I just finished the third wonderful debut collection in as many months. Which I think is truly remarkable. As are the ten connected stories in Tracy Winn‘s Mrs. Somebody Somebody, published in 2009 by SMU Press with Random House recently publishing the paperback.
These stories are so different, as different as their narrators, that it’s easy to forget they’re related, that they all take place in Lowell, a mill town on its last legs. Coming across a character from another story felt like recognizing an old friend. I know her, I would look up from my book and want to tell someone. Or hey, I’ve seen that music box before.

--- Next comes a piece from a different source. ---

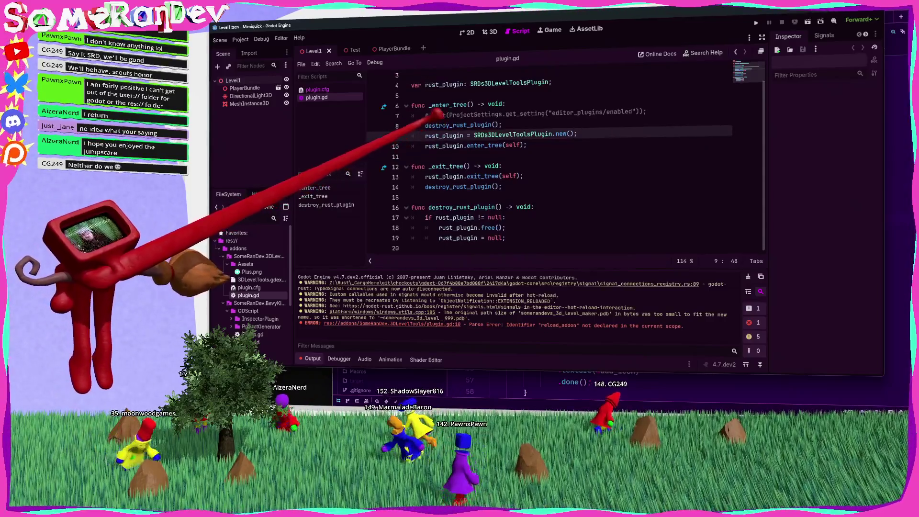
pyautogui.moveTo(380, 123); pyautogui.dragTo(389, 117)
pyautogui.press('BackSpace')
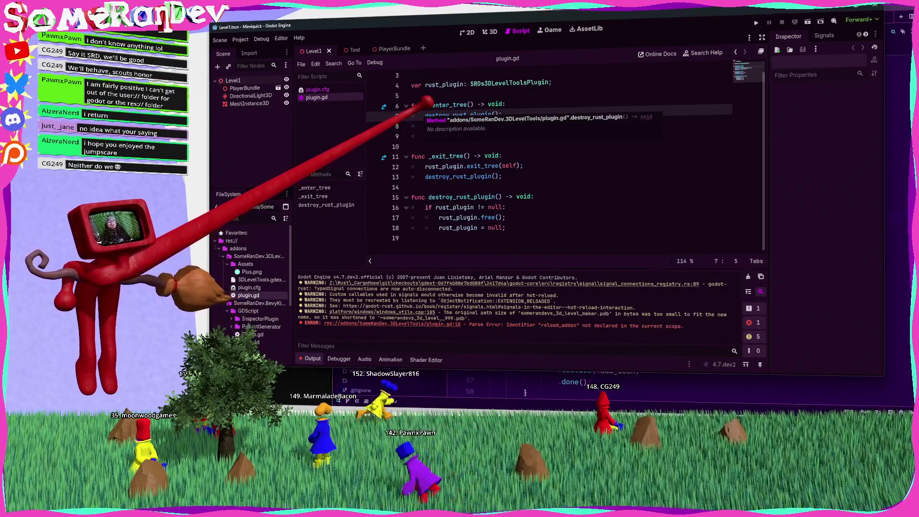
pyautogui.click(588, 29)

From the girl who wanted to be Mrs. Somebody Somebody, Stella Lewis, in the first and title story:
“My hats were all over the bed–leftovers of my hopes for the party. I kept my back to her and heaved open the window to the morning, as if that would bring a fresh start.”
From Dr. Charlie Burroughs in “Blue Tango”:
“He drove his shovel into the ground, and turned the earth. Shoveled and turned, hoping the rhythm of the work could fill the hollows in him, and make him know he was home again. His anticipation of how it would be made it hard to see how it was, exactly.”
And from the delightful narrator of “Another Way to Make Cleopatra Cry,” eight-year-old Kaylene about her step-mother:
“She started reciting the poem of her purse. ‘You’ll find Avon lipstick named ‘Moonbeam Misbegotten.’ A half pack of Marlboros. Two gold hoop earrings.”
Stella Lewis, Dr. Charlie Burroughs, Delia Burroughs, June DeLisle, little Franklin Burroughs, Kaylene, the older Frankie Burroughs, Helen Burroughs, Izabel, and Frenchie Duras–It’s just as June DeLisle thinks in “Gumbo Limbo.”
“All sorts of lives ran right alongside the one she was living.”